Pero el verdadero teatro, por ser móvil y por valerse de instrumentos vivos, sigue agitando sombras en las que la vida no ha cesado de pulsar. El actor que no hace dos veces el mismo gesto, pero que hace gestos, se mueve y son duda brutaliza las formas, pero detrás de esas formas, y debido a su destrucción, llega a eso que sobrevive a las formas y las vuelve animadas.
El teatro que no está en nada pero que se sirve de todos los lenguajes: gestos, palabras, sonidos, fuego, gritos, se encuentra exactamente en el punto en el que el espíritu tiene necesidad de un lenguaje para producir sus manifestaciones.
Y la fijación del teatro en un lenguaje: palabras escritas, música, luces, ruidos, indica rápidamente su pérdida, la elección de un lenguaje que prueba el gusto que sentimos por las facilidades de ese lenguaje que, al desechar, produce limitación.

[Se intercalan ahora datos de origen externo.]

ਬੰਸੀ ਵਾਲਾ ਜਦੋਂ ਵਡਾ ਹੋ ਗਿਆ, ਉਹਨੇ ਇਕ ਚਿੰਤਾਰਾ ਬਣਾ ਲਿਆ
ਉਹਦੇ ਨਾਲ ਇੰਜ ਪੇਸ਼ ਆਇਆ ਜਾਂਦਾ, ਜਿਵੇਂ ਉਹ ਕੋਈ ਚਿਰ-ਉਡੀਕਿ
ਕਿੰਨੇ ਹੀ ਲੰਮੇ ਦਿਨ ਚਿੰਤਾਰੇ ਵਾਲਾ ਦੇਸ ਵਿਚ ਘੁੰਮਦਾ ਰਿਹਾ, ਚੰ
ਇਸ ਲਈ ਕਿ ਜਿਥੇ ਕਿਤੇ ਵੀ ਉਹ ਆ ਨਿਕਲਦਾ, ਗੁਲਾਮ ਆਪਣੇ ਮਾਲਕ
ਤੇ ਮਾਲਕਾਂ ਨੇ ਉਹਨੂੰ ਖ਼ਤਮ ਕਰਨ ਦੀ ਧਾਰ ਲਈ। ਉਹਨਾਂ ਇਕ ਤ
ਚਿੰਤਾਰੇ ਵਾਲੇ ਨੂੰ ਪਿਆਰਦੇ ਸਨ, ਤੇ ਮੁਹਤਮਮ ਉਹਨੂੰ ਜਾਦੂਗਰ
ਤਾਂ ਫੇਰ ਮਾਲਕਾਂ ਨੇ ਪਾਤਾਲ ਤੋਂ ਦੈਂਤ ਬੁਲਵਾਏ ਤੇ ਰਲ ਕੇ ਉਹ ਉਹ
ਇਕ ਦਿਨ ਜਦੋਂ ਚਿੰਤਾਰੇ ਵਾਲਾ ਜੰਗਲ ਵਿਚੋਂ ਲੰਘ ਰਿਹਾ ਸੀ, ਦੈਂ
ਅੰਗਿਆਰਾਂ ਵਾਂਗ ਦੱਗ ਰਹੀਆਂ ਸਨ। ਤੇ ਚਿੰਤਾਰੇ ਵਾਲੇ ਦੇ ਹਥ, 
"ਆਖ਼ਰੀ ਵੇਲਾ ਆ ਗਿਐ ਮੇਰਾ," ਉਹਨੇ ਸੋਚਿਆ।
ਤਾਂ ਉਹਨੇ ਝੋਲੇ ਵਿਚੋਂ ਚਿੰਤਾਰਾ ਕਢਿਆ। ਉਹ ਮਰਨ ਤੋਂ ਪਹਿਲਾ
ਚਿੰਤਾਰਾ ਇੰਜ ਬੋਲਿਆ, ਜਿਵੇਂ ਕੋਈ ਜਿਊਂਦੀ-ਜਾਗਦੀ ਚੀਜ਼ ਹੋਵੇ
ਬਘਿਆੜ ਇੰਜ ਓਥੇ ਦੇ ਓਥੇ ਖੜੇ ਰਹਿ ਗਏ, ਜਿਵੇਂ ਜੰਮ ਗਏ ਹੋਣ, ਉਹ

Tanto para el teatro como para la cultura, queda abierta la cuestión de nombrar y dirigir las sombras: y el teatro, que no se fija en el lenguaje ni en las formas, destruye por ese hecho las falsas sombras, pero prepara el camino para otro nacimiento de sombras en torno de las cuales se congrega el verdadero espectáculo de la vida”.
Bibliografía:
1. Artaud, Antonin (2005). El teatro y su doble. Buenos Aires. Sudamericana.